Work request – Make an exact copy of all the data.

Recorded data
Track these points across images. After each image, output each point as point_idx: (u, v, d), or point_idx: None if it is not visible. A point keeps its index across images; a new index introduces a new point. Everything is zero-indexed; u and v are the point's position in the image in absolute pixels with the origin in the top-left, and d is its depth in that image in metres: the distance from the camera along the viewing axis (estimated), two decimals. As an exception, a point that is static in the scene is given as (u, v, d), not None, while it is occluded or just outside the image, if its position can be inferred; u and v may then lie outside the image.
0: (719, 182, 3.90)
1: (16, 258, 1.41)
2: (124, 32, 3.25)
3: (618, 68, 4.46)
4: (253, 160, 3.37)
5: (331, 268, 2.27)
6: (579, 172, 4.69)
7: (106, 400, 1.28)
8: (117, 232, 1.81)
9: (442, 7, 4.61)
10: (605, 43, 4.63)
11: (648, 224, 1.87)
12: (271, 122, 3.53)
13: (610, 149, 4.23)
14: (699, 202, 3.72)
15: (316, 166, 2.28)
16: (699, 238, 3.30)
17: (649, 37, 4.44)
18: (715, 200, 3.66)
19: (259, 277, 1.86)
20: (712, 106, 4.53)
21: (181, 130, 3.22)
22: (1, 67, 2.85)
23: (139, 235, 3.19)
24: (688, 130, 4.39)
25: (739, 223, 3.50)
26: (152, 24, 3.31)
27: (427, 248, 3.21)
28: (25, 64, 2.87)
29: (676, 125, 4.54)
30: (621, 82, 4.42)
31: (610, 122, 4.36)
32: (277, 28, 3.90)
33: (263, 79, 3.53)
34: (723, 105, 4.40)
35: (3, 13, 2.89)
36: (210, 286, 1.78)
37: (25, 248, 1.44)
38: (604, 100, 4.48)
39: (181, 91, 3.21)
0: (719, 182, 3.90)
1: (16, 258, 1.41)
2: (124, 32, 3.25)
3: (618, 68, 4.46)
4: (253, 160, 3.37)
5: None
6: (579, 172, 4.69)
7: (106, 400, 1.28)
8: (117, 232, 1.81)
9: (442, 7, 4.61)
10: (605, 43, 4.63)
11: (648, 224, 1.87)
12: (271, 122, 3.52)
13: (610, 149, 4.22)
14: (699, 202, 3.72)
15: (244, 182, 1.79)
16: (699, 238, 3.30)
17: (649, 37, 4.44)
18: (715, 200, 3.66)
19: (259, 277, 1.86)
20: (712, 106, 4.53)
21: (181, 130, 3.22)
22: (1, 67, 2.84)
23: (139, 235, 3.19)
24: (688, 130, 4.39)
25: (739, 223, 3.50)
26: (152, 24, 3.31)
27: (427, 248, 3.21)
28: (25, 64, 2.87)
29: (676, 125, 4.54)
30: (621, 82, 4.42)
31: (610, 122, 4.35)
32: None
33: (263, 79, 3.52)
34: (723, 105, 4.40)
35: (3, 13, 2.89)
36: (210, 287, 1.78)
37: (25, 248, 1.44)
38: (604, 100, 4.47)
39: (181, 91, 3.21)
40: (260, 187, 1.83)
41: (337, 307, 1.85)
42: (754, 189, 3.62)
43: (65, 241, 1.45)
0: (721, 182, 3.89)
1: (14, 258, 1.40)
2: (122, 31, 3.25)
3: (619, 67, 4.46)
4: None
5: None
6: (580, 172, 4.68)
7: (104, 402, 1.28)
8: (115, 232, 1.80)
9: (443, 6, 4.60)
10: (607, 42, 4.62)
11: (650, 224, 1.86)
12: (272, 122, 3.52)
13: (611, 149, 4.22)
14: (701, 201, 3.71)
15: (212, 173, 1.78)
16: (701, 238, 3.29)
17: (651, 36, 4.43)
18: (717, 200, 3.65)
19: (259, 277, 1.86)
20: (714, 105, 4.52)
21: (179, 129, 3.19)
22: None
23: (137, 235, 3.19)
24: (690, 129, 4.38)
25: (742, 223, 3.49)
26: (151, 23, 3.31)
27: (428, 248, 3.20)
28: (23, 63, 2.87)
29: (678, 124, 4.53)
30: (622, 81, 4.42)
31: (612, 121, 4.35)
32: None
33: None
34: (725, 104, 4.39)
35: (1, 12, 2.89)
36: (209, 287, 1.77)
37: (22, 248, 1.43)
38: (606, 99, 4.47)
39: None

Exercise answer –
Track these points across images. After each image, output each point as point_idx: (u, v, d), or point_idx: None if it is not visible. A point keeps its index across images; a new index introduces a new point. Everything is zero-indexed; u and v are the point's position in the image in absolute pixels with the origin in the top-left, and d is its depth in that image in metres: the distance from the camera along the viewing axis (estimated), two decimals. As an exception, a point that is static in the scene is given as (u, v, d), not None, while it is occluded or just outside the image, if its position can be inferred; u and v may then lie outside the image.
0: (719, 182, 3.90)
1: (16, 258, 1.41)
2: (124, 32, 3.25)
3: (618, 68, 4.46)
4: (253, 160, 3.37)
5: (331, 268, 2.27)
6: (579, 172, 4.69)
7: (106, 400, 1.28)
8: (117, 232, 1.81)
9: (442, 7, 4.61)
10: (605, 43, 4.63)
11: (648, 224, 1.87)
12: (271, 122, 3.53)
13: (610, 149, 4.23)
14: (699, 202, 3.72)
15: (316, 166, 2.28)
16: (699, 238, 3.30)
17: (649, 37, 4.44)
18: (715, 200, 3.66)
19: (259, 277, 1.86)
20: (712, 106, 4.53)
21: (181, 130, 3.22)
22: (1, 67, 2.85)
23: (139, 235, 3.19)
24: (688, 130, 4.39)
25: (739, 223, 3.50)
26: (152, 24, 3.31)
27: (427, 248, 3.21)
28: (25, 64, 2.87)
29: (676, 125, 4.54)
30: (621, 82, 4.42)
31: (610, 122, 4.36)
32: (277, 28, 3.90)
33: (263, 79, 3.53)
34: (723, 105, 4.40)
35: (3, 13, 2.89)
36: (210, 286, 1.78)
37: (25, 248, 1.44)
38: (604, 100, 4.48)
39: (181, 91, 3.21)
0: (719, 182, 3.90)
1: (16, 258, 1.41)
2: (124, 32, 3.25)
3: (618, 68, 4.46)
4: (253, 160, 3.37)
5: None
6: (579, 172, 4.69)
7: (106, 400, 1.28)
8: (117, 232, 1.81)
9: (442, 7, 4.61)
10: (605, 43, 4.63)
11: (648, 224, 1.87)
12: (271, 122, 3.52)
13: (610, 149, 4.22)
14: (699, 202, 3.72)
15: (244, 182, 1.79)
16: (699, 238, 3.30)
17: (649, 37, 4.44)
18: (715, 200, 3.66)
19: (259, 277, 1.86)
20: (712, 106, 4.53)
21: (181, 130, 3.22)
22: (1, 67, 2.84)
23: (139, 235, 3.19)
24: (688, 130, 4.39)
25: (739, 223, 3.50)
26: (152, 24, 3.31)
27: (427, 248, 3.21)
28: (25, 64, 2.87)
29: (676, 125, 4.54)
30: (621, 82, 4.42)
31: (610, 122, 4.35)
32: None
33: (263, 79, 3.52)
34: (723, 105, 4.40)
35: (3, 13, 2.89)
36: (210, 287, 1.78)
37: (25, 248, 1.44)
38: (604, 100, 4.47)
39: (181, 91, 3.21)
40: (260, 187, 1.83)
41: (337, 307, 1.85)
42: (754, 189, 3.62)
43: (65, 241, 1.45)
0: (721, 182, 3.89)
1: (14, 258, 1.40)
2: (122, 31, 3.25)
3: (619, 67, 4.46)
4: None
5: None
6: (580, 172, 4.68)
7: (104, 402, 1.28)
8: (115, 232, 1.80)
9: (443, 6, 4.60)
10: (607, 42, 4.62)
11: (650, 224, 1.86)
12: (272, 122, 3.52)
13: (611, 149, 4.22)
14: (701, 201, 3.71)
15: (212, 173, 1.78)
16: (701, 238, 3.29)
17: (651, 36, 4.43)
18: (717, 200, 3.65)
19: (259, 277, 1.86)
20: (714, 105, 4.52)
21: (179, 129, 3.19)
22: None
23: (137, 235, 3.19)
24: (690, 129, 4.38)
25: (742, 223, 3.49)
26: (151, 23, 3.31)
27: (428, 248, 3.20)
28: (23, 63, 2.87)
29: (678, 124, 4.53)
30: (622, 81, 4.42)
31: (612, 121, 4.35)
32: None
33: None
34: (725, 104, 4.39)
35: (1, 12, 2.89)
36: (209, 287, 1.77)
37: (22, 248, 1.43)
38: (606, 99, 4.47)
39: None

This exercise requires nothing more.